> _WORK TO DO_: Can you rewrite the data below, changing "collectors" to "collected by" everywhere it occurs and keeping everything else the same?

* START GIVEN ENTRIES *

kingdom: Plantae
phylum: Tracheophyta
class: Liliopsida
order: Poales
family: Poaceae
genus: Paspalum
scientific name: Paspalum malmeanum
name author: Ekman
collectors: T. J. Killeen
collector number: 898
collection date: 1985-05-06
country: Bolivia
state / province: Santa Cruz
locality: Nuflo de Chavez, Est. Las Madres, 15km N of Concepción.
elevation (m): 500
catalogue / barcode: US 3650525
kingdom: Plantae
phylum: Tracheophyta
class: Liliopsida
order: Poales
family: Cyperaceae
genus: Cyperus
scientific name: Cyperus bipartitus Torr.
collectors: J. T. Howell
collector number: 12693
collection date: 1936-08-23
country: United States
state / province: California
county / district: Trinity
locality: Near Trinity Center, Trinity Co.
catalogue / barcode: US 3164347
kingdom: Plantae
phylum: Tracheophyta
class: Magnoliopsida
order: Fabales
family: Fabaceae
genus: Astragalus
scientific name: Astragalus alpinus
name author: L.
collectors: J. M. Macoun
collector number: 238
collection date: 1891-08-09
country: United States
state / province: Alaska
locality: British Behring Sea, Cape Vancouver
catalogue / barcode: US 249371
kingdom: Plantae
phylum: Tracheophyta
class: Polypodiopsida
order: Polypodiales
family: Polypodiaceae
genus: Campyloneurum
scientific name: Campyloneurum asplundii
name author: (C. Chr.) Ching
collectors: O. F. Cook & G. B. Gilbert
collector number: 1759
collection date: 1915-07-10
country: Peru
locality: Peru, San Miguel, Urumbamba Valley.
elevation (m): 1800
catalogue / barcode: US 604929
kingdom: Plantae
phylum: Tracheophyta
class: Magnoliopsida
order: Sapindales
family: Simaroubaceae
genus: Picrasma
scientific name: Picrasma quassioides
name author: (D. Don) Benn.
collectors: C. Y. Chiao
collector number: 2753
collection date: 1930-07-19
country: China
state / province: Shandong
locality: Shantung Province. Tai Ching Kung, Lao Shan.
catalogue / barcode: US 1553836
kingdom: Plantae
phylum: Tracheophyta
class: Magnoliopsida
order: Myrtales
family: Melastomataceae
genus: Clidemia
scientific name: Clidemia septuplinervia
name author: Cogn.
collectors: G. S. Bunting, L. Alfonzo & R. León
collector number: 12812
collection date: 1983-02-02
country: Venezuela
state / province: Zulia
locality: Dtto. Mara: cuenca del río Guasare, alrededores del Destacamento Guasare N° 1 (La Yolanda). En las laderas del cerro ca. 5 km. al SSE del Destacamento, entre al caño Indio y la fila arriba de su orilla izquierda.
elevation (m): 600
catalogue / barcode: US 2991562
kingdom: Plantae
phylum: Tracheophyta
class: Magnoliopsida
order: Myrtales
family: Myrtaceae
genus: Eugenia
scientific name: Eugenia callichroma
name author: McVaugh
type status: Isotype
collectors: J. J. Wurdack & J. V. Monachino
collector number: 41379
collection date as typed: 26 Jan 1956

* END GIVEN ENTRIES *

> _ANSWER IN FULL_:
kingdom: Plantae
phylum: Tracheophyta
class: Liliopsida
order: Poales
family: Poaceae
genus: Paspalum
scientific name: Paspalum malmeanum
name author: Ekman
collected by: T. J. Killeen
collector number: 898
collection date: 1985-05-06
country: Bolivia
state / province: Santa Cruz
locality: Nuflo de Chavez, Est. Las Madres, 15km N of Concepción.
elevation (m): 500
catalogue / barcode: US 3650525
kingdom: Plantae
phylum: Tracheophyta
class: Liliopsida
order: Poales
family: Cyperaceae
genus: Cyperus
scientific name: Cyperus bipartitus Torr.
collected by: J. T. Howell
collector number: 12693
collection date: 1936-08-23
country: United States
state / province: California
county / district: Trinity
locality: Near Trinity Center, Trinity Co.
catalogue / barcode: US 3164347
kingdom: Plantae
phylum: Tracheophyta
class: Magnoliopsida
order: Fabales
family: Fabaceae
genus: Astragalus
scientific name: Astragalus alpinus
name author: L.
collected by: J. M. Macoun
collector number: 238
collection date: 1891-08-09
country: United States
state / province: Alaska
locality: British Behring Sea, Cape Vancouver
catalogue / barcode: US 249371
kingdom: Plantae
phylum: Tracheophyta
class: Polypodiopsida
order: Polypodiales
family: Polypodiaceae
genus: Campyloneurum
scientific name: Campyloneurum asplundii
name author: (C. Chr.) Ching
collected by: O. F. Cook & G. B. Gilbert
collector number: 1759
collection date: 1915-07-10
country: Peru
locality: Peru, San Miguel, Urumbamba Valley.
elevation (m): 1800
catalogue / barcode: US 604929
kingdom: Plantae
phylum: Tracheophyta
class: Magnoliopsida
order: Sapindales
family: Simaroubaceae
genus: Picrasma
scientific name: Picrasma quassioides
name author: (D. Don) Benn.
collected by: C. Y. Chiao
collector number: 2753
collection date: 1930-07-19
country: China
state / province: Shandong
locality: Shantung Province. Tai Ching Kung, Lao Shan.
catalogue / barcode: US 1553836
kingdom: Plantae
phylum: Tracheophyta
class: Magnoliopsida
order: Myrtales
family: Melastomataceae
genus: Clidemia
scientific name: Clidemia septuplinervia
name author: Cogn.
collected by: G. S. Bunting, L. Alfonzo & R. León
collector number: 12812
collection date: 1983-02-02
country: Venezuela
state / province: Zulia
locality: Dtto. Mara: cuenca del río Guasare, alrededores del Destacamento Guasare N° 1 (La Yolanda). En las laderas del cerro ca. 5 km. al SSE del Destacamento, entre al caño Indio y la fila arriba de su orilla izquierda.
elevation (m): 600
catalogue / barcode: US 2991562
kingdom: Plantae
phylum: Tracheophyta
class: Magnoliopsida
order: Myrtales
family: Myrtaceae
genus: Eugenia
scientific name: Eugenia callichroma
name author: McVaugh
type status: Isotype
collected by: J. J. Wurdack & J. V. Monachino
collector number: 41379
collection date as typed: 26 Jan 1956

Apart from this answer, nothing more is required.